Both your boss and you need to figure out how your work fits into a bigger picture. He or she needs to provide context and set a goal. It’s up to you to look around, see what other teams are doing, and watch where your industry is heading. You shouldn’t make your job your meaning of life—unless you want to—but you should know how your work contributes to the whole. Even if you have a job you don’t like and have to do to make ends meet, changing your perspective and finding out why that work is important will make it easier for you and better for the business.

Finding a purpose in your work is critical. You might be a cog in a machine, but you should be a cog that is enabling the machine to function properly.

There is no they

I vaguely recall the deluge of information and the excitement during my first days at Google, but I don’t remember any details. Except for one event—that one will be imprinted in my memory forever.

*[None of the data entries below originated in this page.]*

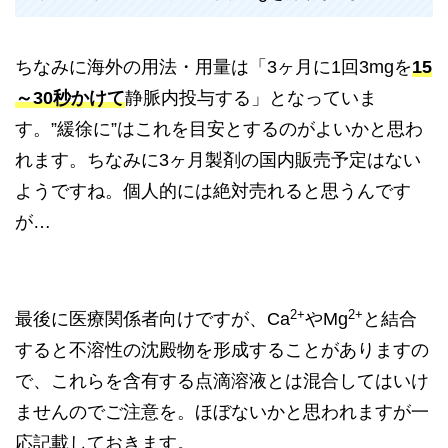
ちなみに海外の用法・用量は「3ヶ月に1回3mgを
15
～30秒かけて
静脈内投与する」となっていま
す。”緩徐に”はこれを目安とするのがよいかと思わ
れます。ちなみに3ヶ月製剤の国内販売予定はない
ようですね。個人的には絶対売れると思うんです
が…
2+
2+
最後に医療関係者向けですが、Ca
やMg
と結合
すると不溶性の沈殿物を形成することがありますの
で、これらを含有する点滴溶液とは混合してはいけ
ませんのでご注意を。ほぼないかと思われますが一
応記載しておきます。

An older fellow had flown from the US to Zurich, and everyone was eager to talk to him. A flurry of meetings took place, and I quickly found out that he was the VP of Engineering of our organization. I was invited to one of the sessions, but it was somewhat odd—the VP was standing in front of a whiteboard, and everyone else in the room was new to Google or the organization. It was going to be a lecture.

The VP gave us an overview of the business, what we’re trying to achieve, and how our work fits into a bigger picture. Very helpful and kind of him to use his limited time in this way. He asked us about how we work and if there are any roadblocks. One engineer volunteered, “There is this team, and it’s difficult to work with them. They always do [X], and they don’t do [Y].”

It went for a while, and the VP eventually stepped in, “I hear you using they a lot. Who are they?”

The engineer paused, not expecting the question, and fumbled, “Well … you know, this other team.”

The VP was now speaking to the whole room, “There is no they, there are only individuals, and we’re all part of the same company. We have an internal directory, so you can always look up the person responsible for a particular project or effort. You can see the person’s name and photo, and you can reach out directly to try to resolve a problem.”

His statement is powerful because it addresses one of the fundamental human traits of dividing people into in-group and out-group members. Big distributed global companies are a perfect environment for creating silos and othering, and one needs to keep constant vigilance around relationships, collaboration, and communication.

For me, it was a lesson with life-long benefits, and I kept the habit to this day. Every time I talk to someone at the company and they use a pronoun for a person outside of my immediate group, I immediately ask for a name so I can look up that person. At that moment, the person becomes a real individual I can talk to or work with, not a part of the gray, inert, and scary they.